Crowman was not a coven priest. He had been a healer, a wealthy pilgrim, a murderer, a father, a magic man, the Wizard of Sity, a teacher, a king, a fool, a lover, a complicated and a simple friend, a drunk and a terrible god to the most holy.

Crowman was a man…He could not be Coven-Sacred. Only women and magical things were Coven-Sacred.  And! Only Spiritus Sanctus survived the Coven-Sacred. It was also known across the Sity proper that the Hurts were Crowman’s children…However; that is for another Time and another Book and another Reader.

So! As the Hurts often say, ‘Let us start at Sity-Door-Wide-Open.’

And! Beautiful you are…

From…’A Sity of Voices’ by Philip M. Edwards

Centrale Sity

Tesh Morgan avait cinq ans quand elle rencontra un autre garçon de cinq ans, quelque part entre les Cola-cheen et un fragment de trottoir. Ce morceau de trottoir en particulier les enfants a été arrêté le lieu à visiter, boire un coca tiède et de partager des morceaux de bonbons s’ils avaient bonbons. Tesh était déjà bien dans son monologue quand un plan quinquennal se présente rapidement, il s’assit et lui offrit un morceau de réglisse noire et a demandé comment elle sort “City”. Tesh prit le morceau de réglisse et pensé à ses questions et a répondu, “Sity.” Jackie accord avec Tesh et c’est ainsi que l’Sity centrale a été nommé.

How It was Named…

Tesh Morgan was five years old when she chanced to meet another five year old somewhere between the Cola-cheen and a broken piece of sidewalk.
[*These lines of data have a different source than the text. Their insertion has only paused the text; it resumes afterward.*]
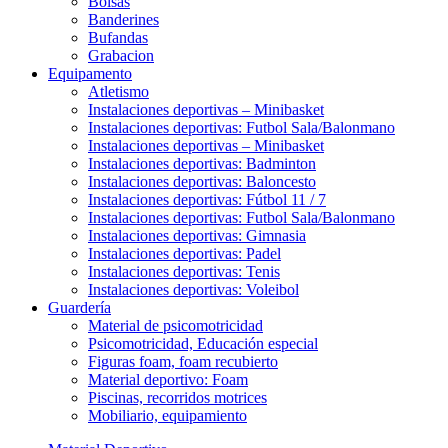
Bolsas
Banderines
Bufandas
Grabacion
Equipamento
Atletismo
Instalaciones deportivas – Minibasket
Instalaciones deportivas: Futbol Sala/Balonmano
Instalaciones deportivas – Minibasket
Instalaciones deportivas: Badminton
Instalaciones deportivas: Baloncesto
Instalaciones deportivas: Fútbol 11 / 7
Instalaciones deportivas: Futbol Sala/Balonmano
Instalaciones deportivas: Gimnasia
Instalaciones deportivas: Padel
Instalaciones deportivas: Tenis
Instalaciones deportivas: Voleibol
Guardería
Material de psicomotricidad
Psicomotricidad, Educación especial
Figuras foam, foam recubierto
Material deportivo: Foam
Piscinas, recorridos motrices
Mobiliario, equipamiento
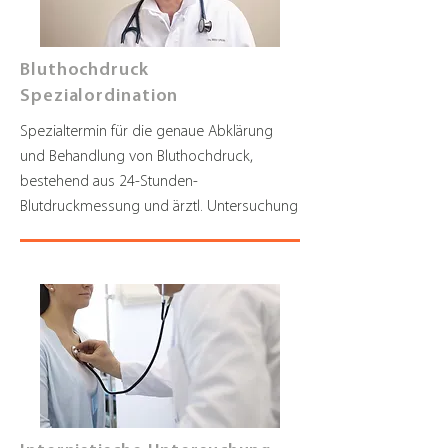
Bluthochdruck
Spezialordination
Spezialtermin für die genaue Abklärung
und Behandlung von Bluthochdruck,
bestehend aus 24-Stunden-
Blutdruckmessung und ärztl. Untersuchung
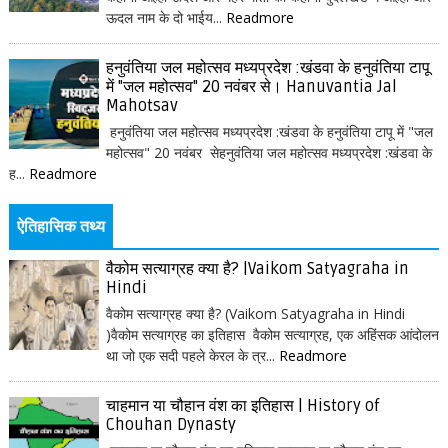
ऊदल नाम के दो भाईय...
Readmore
हनुवंतिया जल महोत्सव मध्यप्रदेश :खंडवा के हनुवंतिया टापू
में "जल महोत्सव" 20 नवंबर से। Hanuvantia Jal
Mahotsav
हनुवंतिया जल महोत्सव मध्यप्रदेश :खंडवा के हनुवंतिया टापू में "जल
महोत्सव" 20 नवंबर सेहनुवंतिया जल महोत्सव मध्यप्रदेश :खंडवा के
ह...
Readmore
ऐतिहासिक तथ्य
वैकोम सत्याग्रह क्या है? |Vaikom Satyagraha in
Hindi
वैकोम सत्याग्रह क्या है? (Vaikom Satyagraha in Hindi
)वैकोम सत्याग्रह का इतिहास वैकोम सत्याग्रह, एक अहिंसक आंदोलन
था जो एक सदी पहले केरल के त्र...
Readmore
चाहमान या चौहान वंश का इतिहास | History of
Chouhan Dynasty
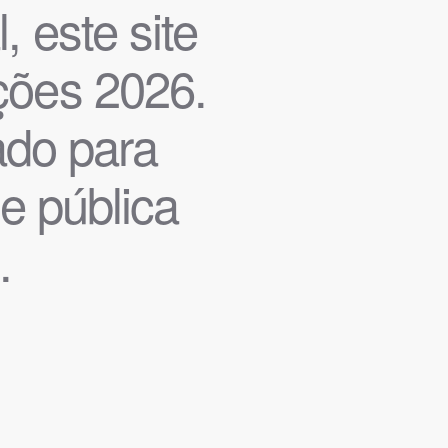
, este site
ições 2026.
iado para
de pública
.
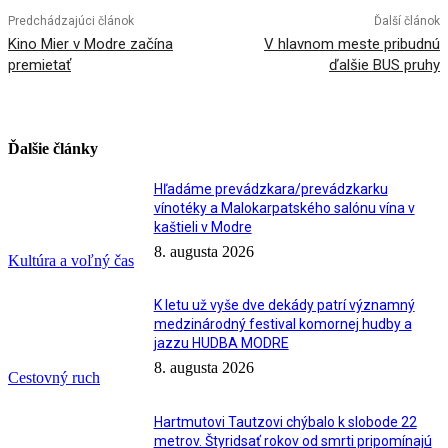
Predchádzajúci článok
Ďalší článok
Kino Mier v Modre začína
V hlavnom meste pribudnú
premietať
ďalšie BUS pruhy
Ďalšie články
Hľadáme prevádzkara/prevádzkarku
vínotéky a Malokarpatského salónu vína v
kaštieli v Modre
8. augusta 2026
Kultúra a voľný čas
K letu už vyše dve dekády patrí významný
medzinárodný festival komornej hudby a
jazzu HUDBA MODRE
8. augusta 2026
Cestovný ruch
Hartmutovi Tautzovi chýbalo k slobode 22
metrov. Štyridsať rokov od smrti pripomínajú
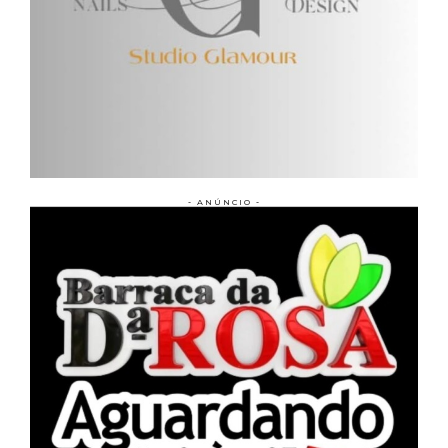
- ANÚNCIO -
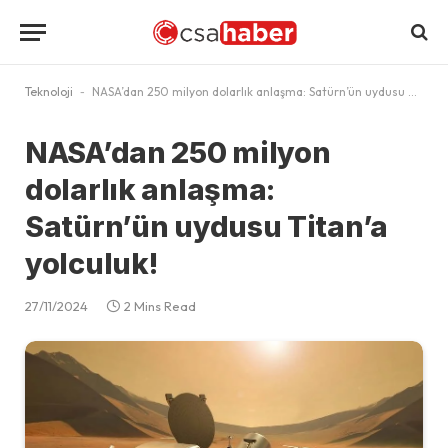
Teknoloji
-
NASA’dan 250 milyon dolarlık anlaşma: Satürn’ün uydusu Titan’a yolculuk!
NASA’dan 250 milyon
dolarlık anlaşma:
Satürn’ün uydusu Titan’a
yolculuk!
27/11/2024
2 Mins Read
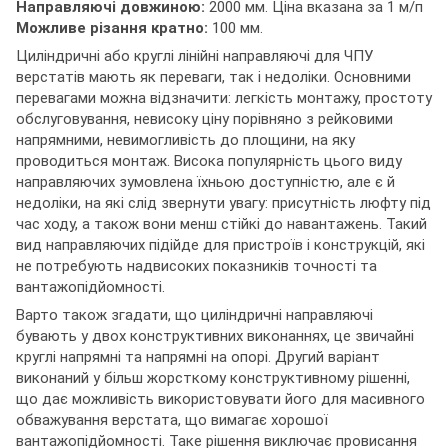
Направляючі довжиною:
2000 мм.
Ціна вказана за 1 м/п
Можливе різання кратно:
100 мм.
Циліндричні або круглі лінійні направляючі для ЧПУ
верстатів мають як переваги, так і недоліки. Основними
перевагами можна відзначити: легкість монтажу, простоту
обслуговування, невисоку ціну порівняно з рейковими
напрямними, невимогливість до площини, на яку
проводиться монтаж. Висока популярність цього виду
направляючих зумовлена їхньою доступністю, але є й
недоліки, на які слід звернути увагу: присутність люфту під
час ходу, а також вони менш стійкі до навантажень. Такий
вид направляючих підійде для пристроїв і конструкцій, які
не потребують надвисоких показників точності та
вантажопідйомності.
Варто також згадати, що циліндричні направляючі
бувають у двох конструктивних виконаннях, це звичайні
круглі напрямні та напрямні на опорі. Другий варіант
виконаний у більш жорсткому конструктивному рішенні,
що дає можливість використовувати його для масивного
обважування верстата, що вимагає хорошої
вантажопідйомності. Таке рішення виключає провисання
This particular sidewalk chunk was the place children stopped to visit, drink a warm cola and share some candy pieces if they had candy. Tesh was already well into her monologue when a five year introduced himself quickly as he sat down and offered her a piece of black licorice and asked how she would spell “City”. Tesh took the piece of licorice and thought about his questions and answered, “Sity.” Jackie agreed with Tesh and that is how the Central Sity was named.